“Print Journalist of 50 years’ standing. Former Executive Editor, The Express Tribune. Now freelance journalist.” That’s how the founding editor of this newspaper, who passed away earlier in the week, profiled himself on Twitter. Modesty, thy name was Ziauddin! He had the rare distinction of being the editor of the major newspapers of the country — Dawn, The News and The Express Tribune. In The Muslim, he worked with Mushahid Hussain Syed and the great AT Chaudhri. He rose to the top from the bottom as a cub reporter, a reminder that his unflinching support for equal opportunity, social justice and equitable distribution was rooted as much in personal experience as in a keen interest in the economy, albeit without any formal study of economics. He was an active member, along with Hafiz Pasha and myself, of the FES initiative on the Economy of Tomorrow. His undergraduate training was in pharmacy and Master in journalism. He was an exception here as well. Editors considered, for a long time, the degree in journalism as good only for entry into the information setups of the government or public relations in the private sector.
My first encounter with him happened as early as the turbulent seventies. Soon after completing the Master’s from GC Lahore, Hussain Naqi, in his typical style, forced me to be the cub editor of the weekly Punjab Punch published by him. He himself was the head of the Punjab Bureau of a mod and slick newspaper that had just come out from Karachi, The Sun. Its editor, the maverick Shamim Ahmad, asked Naqi Sb to dispatch some new economic blood. I was sent to Karachi, my first travel by air, and lodged in Hotel Jabees, again a first time stay in a hotel. Ibn ul Hasan had just brought out the weekly Pakistan Economist and was looking for potential writers. I invited him to Jabees over dinner. He brought with him his two associates, Khalique Zuberi and M Ziauddin. The four of us had an intensive discussion on the limited media coverage of the real issues facing the country, which in the opinion of all of us, were mainly economic. Ziauddin was composed, to the point and willing to appreciate the other view. This was the beginning of the hotline we maintained in our subsequent careers on the issues of bread and butter and systemic reform, even though I spent most of my work life in various economic ministries of the federal government. When Ansar Abbasi did his story on the fudging of poverty data by the government of Shaukat Aziz and my sacking from the position of Chief Economist of the Planning Commission in 2006, Ziauddin wrote a column that I remember word for word to this day. He was now in the league that we used to look up to in the economic beat in the 1970s — Sultan Ahmad (Morning News), Aslam Sheikh and Shibli B Com (Pakistan Times), M Aftab (APP and Financial Times), Syed Najiullah (Pakistan Observer).

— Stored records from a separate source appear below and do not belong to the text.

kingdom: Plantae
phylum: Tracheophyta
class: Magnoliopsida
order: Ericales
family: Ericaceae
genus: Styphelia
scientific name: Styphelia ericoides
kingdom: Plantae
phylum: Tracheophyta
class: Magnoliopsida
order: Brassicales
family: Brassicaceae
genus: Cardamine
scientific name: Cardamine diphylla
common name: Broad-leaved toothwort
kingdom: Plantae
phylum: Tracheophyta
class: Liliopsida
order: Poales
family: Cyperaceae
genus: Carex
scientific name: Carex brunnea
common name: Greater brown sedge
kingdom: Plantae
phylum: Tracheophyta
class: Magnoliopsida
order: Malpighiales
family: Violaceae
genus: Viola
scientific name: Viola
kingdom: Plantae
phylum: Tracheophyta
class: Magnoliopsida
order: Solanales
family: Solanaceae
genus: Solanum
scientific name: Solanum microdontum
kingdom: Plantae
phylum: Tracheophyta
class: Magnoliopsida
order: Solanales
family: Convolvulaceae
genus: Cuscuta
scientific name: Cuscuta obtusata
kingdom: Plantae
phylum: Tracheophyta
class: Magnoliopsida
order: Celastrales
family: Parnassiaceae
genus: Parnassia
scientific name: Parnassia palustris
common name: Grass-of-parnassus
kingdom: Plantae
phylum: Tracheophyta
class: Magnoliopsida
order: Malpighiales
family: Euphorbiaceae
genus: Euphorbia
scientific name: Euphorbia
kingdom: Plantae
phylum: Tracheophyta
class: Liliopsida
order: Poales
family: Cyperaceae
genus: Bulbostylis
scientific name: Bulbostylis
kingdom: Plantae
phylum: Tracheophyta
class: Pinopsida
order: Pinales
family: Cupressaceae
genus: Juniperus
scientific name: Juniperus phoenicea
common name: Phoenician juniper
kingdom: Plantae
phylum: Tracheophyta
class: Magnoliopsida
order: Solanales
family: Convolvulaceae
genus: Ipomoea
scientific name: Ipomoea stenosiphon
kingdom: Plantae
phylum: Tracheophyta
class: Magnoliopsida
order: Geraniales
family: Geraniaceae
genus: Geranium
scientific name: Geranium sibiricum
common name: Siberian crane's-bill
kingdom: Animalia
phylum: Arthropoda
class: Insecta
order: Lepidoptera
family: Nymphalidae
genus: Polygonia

On November 18, Dr Athar, his son, advised this writer against a visit: “He is still in hospital in ICU, will take a few days to recover.” This was not to be. So here we are, at a time of grave threats to the freedom of expression as well as our economic existence, losing an elder statesman who warned on the last Independence Day: “the vulnerabilities — political, social, diplomatic and economic — that had confronted the new born on August 14, 1947 have become even more forbidding.” But no second coming of an indefatigable Ziauddin!
Published in The Express Tribune, December 3rd, 2021.